For weeks after the bombing, I grappled not so much with my feelings but with a deep question of what my feelings should be. I wasn't hurt. I wasn't even really directly affected, as blind luck and the finish line superstructure had prevented me from even seeing the horror unfolding so near me. To even think the words I'm a Boston Marathon victim filled me with shame and thoughts of the wounded and dead.
As for William, he was struggling to separate his feelings about his own performance–he was both frustrated that he hadn't hit his goal and proud of his finish–from the general calamity. He told me, "The marathon was a great pleasure. The only problem was the bombs."
But. . .we had been there, right there, at the scene of the worst atrocity ever visited on our sport, in the middle of an event that (along with the manhunt that followed) traumatized one of the cities I have called my home.
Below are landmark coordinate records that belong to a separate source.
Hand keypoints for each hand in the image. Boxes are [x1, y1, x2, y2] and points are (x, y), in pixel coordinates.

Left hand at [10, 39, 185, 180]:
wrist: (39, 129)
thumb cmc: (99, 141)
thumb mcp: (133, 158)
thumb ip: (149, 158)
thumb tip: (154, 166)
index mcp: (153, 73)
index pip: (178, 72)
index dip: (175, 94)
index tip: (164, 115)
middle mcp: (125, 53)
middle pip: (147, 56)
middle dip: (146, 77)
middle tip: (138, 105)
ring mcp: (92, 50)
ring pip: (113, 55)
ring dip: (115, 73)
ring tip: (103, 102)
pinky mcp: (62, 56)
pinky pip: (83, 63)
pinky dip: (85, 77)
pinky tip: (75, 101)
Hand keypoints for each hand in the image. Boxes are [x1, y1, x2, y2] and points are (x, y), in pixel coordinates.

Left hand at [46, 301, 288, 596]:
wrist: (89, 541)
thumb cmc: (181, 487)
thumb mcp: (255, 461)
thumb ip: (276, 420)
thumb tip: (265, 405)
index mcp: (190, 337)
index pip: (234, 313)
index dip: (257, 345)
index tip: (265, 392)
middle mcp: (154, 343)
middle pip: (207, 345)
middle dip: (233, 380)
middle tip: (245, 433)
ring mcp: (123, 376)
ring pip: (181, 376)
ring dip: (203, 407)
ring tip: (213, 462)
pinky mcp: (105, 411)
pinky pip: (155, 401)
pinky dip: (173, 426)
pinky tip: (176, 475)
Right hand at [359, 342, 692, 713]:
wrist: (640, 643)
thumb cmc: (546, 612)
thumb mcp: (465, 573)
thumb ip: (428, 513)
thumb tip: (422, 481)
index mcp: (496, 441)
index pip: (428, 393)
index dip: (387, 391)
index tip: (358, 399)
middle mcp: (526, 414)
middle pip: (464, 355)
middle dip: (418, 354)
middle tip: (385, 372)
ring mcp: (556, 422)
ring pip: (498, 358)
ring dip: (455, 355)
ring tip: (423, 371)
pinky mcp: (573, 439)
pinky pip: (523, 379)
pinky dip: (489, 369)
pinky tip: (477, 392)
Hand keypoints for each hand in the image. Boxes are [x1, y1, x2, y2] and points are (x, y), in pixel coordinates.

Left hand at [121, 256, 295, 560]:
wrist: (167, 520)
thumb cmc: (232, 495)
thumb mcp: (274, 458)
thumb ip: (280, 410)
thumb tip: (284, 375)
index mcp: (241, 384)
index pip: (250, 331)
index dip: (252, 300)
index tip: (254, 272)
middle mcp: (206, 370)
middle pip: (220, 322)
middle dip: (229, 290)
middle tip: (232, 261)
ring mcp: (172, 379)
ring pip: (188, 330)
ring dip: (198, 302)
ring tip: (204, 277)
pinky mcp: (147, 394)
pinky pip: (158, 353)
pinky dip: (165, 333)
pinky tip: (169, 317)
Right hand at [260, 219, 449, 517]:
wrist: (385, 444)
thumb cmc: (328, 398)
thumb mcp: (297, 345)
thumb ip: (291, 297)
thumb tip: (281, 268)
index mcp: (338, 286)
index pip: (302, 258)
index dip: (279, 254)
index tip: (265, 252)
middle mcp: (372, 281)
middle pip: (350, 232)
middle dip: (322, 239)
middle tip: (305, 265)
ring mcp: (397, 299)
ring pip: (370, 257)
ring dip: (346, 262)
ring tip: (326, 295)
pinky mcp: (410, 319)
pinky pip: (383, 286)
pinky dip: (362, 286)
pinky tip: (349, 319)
I will preserve that memory just as I have preserved the souvenir jacket I overpaid for before the race, long before I knew it would be a badge of honor and fellowship with the other thousands who were there. To paraphrase Shakespeare, when the 117th Boston Marathon is mentioned, some of us will stand and show our medals and say, "I was there, on Patriots' Day..."
There is a burden, though. There were those who asked in the aftermath of the 2013 Boston Marathon whether the race, or any race, would ever be the same again. But the "Boston Marathon Bombing" had nothing to do with the Boston Marathon. It had to do with two sick souls who were looking to strike out at enemies who, being imaginary, could be played by any strangers conveniently packed on a sidewalk. It is the obligation and privilege of the running community to start scrubbing away that stain. By running the marathon again, this year and next year and every year to the ending of the world, we will restore the Boston Marathon to what it was and will be again: the premiere marathon in the world, the amateur's Olympics, the only legend any runner has a chance to be a part of.
So I will be running Boston again this year, as will William Greer, once again for Team with a Vision. We will be running not for ourselves, but this time for the sport, for the city, for the event itself. With every step from Hopkinton, every mile from there to the crowds that will be 20 deep on Boylston Street, we'll make the oldest marathon in America new again, take it from the sons of bitches who took it from us, and give it back to anyone who dreams of doing what William Greer did on one beautiful, almost perfect day last April.
Peter Sagal is a 3:09 marathoner and the host of NPR's Wait, Wait... Don't Tell Me!